Die Anwesenheit von nicht-simultanen Maskierern kann zu starken Beeinträchtigungen der auditorischen Intensitätsauflösung im Vergleich zu einer Bedingung ohne Maskierer führen und verursacht ein komplexes Muster von Effekten, das auf Basis der peripheren Verarbeitung schwer zu erklären ist. Wir schlagen vor, dass das Versagen der selektiven Aufmerksamkeit auf die Zieltonhöhen ein nützliches Konzept zum Verständnis dieser Effekte darstellt. Zwei Experimente testeten die Hypothese, dass die sequentielle Gruppierung der Zieltöne und Maskierer in separate auditive Objekte die selektive Aufmerksamkeit erleichtert und somit die durch den Maskierer induzierte Beeinträchtigung der Intensitätsauflösung verringert. In Experiment 1 wurde eine Bedingung, die die Verarbeitung von Maskierern und Zieltönen aufgrund der Gruppierung nach zeitlicher Nähe begünstigte, mit dem üblichen Forward-Masking-Setting kontrastiert, bei dem Maskierer und Zielton innerhalb jedes Beobachtungsintervalls der Zwei-Intervall-Aufgabe erwartet werden, zusammen gruppiert zu werden.
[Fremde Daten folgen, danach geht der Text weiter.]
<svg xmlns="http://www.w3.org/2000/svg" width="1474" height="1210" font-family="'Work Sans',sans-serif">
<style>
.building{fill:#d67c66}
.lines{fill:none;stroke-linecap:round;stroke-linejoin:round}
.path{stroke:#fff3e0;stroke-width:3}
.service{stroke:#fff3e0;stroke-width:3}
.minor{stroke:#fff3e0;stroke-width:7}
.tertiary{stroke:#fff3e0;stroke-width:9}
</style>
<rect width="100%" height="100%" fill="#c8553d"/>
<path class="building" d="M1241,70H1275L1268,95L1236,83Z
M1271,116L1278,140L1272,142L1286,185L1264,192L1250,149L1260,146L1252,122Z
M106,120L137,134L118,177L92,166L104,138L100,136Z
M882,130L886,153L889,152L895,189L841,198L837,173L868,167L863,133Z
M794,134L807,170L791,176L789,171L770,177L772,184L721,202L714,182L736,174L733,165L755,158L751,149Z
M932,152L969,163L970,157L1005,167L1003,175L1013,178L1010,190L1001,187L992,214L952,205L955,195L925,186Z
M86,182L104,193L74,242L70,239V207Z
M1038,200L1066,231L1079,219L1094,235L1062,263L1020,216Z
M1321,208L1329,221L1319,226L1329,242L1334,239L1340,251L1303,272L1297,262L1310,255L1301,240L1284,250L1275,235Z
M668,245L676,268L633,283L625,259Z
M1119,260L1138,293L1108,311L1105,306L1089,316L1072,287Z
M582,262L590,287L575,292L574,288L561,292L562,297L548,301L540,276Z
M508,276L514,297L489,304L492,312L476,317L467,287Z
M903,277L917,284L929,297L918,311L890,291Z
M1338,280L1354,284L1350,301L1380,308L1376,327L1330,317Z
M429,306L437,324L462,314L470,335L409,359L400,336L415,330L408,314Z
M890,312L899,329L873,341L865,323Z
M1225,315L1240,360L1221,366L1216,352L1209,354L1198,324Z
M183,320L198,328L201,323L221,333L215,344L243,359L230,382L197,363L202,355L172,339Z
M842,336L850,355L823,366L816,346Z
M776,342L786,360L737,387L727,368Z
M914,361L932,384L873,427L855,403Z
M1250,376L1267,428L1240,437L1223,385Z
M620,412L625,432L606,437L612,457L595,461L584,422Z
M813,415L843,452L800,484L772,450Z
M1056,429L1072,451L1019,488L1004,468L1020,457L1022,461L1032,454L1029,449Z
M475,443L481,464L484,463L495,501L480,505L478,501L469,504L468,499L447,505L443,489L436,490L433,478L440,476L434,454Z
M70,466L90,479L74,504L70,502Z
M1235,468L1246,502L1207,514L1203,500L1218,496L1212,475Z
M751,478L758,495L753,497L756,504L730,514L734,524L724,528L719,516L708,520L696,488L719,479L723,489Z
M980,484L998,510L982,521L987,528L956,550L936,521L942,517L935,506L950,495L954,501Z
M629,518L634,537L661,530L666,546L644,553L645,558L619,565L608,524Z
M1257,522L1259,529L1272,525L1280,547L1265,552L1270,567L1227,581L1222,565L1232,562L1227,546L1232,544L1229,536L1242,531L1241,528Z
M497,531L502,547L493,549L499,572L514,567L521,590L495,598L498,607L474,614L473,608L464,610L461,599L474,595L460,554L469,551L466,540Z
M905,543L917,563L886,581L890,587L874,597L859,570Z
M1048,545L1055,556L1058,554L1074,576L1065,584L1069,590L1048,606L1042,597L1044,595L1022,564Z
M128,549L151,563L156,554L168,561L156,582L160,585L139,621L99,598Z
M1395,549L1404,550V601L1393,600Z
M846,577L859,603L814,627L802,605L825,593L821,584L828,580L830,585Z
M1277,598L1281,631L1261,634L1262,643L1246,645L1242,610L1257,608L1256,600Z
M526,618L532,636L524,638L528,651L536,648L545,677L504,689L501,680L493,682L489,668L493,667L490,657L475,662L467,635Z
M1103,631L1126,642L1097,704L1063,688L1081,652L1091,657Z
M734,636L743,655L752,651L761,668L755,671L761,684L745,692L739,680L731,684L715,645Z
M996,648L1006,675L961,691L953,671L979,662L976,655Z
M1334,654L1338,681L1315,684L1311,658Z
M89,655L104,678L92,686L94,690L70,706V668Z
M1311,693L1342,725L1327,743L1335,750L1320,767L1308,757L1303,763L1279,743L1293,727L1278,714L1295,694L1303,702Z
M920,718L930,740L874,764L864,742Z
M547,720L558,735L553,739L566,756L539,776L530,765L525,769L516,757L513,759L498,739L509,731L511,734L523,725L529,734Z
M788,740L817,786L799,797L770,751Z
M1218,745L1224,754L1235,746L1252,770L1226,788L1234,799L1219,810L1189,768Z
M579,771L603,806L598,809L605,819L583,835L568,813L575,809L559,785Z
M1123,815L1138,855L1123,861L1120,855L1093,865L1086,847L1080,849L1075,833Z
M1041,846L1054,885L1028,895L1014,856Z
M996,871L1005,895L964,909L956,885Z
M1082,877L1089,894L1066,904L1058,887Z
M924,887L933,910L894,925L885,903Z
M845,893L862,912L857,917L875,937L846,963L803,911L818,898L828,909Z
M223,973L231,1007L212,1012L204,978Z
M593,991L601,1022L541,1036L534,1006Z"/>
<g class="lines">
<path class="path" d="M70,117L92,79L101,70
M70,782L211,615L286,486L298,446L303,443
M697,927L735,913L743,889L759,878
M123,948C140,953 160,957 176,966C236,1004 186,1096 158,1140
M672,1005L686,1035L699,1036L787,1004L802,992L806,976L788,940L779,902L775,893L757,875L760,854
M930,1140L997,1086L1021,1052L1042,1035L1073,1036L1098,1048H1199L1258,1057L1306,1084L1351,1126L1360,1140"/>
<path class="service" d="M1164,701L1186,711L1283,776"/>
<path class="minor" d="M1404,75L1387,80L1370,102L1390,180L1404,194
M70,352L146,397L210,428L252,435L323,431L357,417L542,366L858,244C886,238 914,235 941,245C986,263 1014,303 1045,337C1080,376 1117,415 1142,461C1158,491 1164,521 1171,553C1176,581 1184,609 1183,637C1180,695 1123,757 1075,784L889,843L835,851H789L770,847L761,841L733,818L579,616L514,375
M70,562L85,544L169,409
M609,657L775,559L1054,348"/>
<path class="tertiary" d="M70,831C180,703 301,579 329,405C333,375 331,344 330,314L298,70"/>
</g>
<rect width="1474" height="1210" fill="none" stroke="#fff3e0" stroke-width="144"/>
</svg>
Wie erwartet ergab die erste Bedingung eine signifikant geringere durch den Maskierer induzierte Erhöhung der Intensitätsunterschiedsschwellen (DLs). In Experiment 2 führte das Einbetten der Zieltöne in eine isochrone Sequenz von Maskierern zu einer signifikant geringeren DL-Erhöhung als Kontrollbedingungen, die die Wahrnehmung der Maskierer als separaten auditiven Strom nicht begünstigten. Die beobachteten Effekte der Gruppierung stimmen mit der Annahme überein, dass eine präzise Darstellung der Zielintensität in der Entscheidungsphase verfügbar ist, dass diese Information jedoch aufgrund von Einschränkungen der selektiven Aufmerksamkeit nur suboptimal genutzt wird. Die Daten können innerhalb eines Rahmens objektbasierter Aufmerksamkeit erklärt werden. Die Ergebnisse setzen Einschränkungen für physiologische Modelle der Intensitätsdiskriminierung. Wir diskutieren potenzielle Strukturen für physiologische Korrelate der psychophysischen Daten.
Oberfeld et al. (Mittwoch) haben diese Frage untersucht.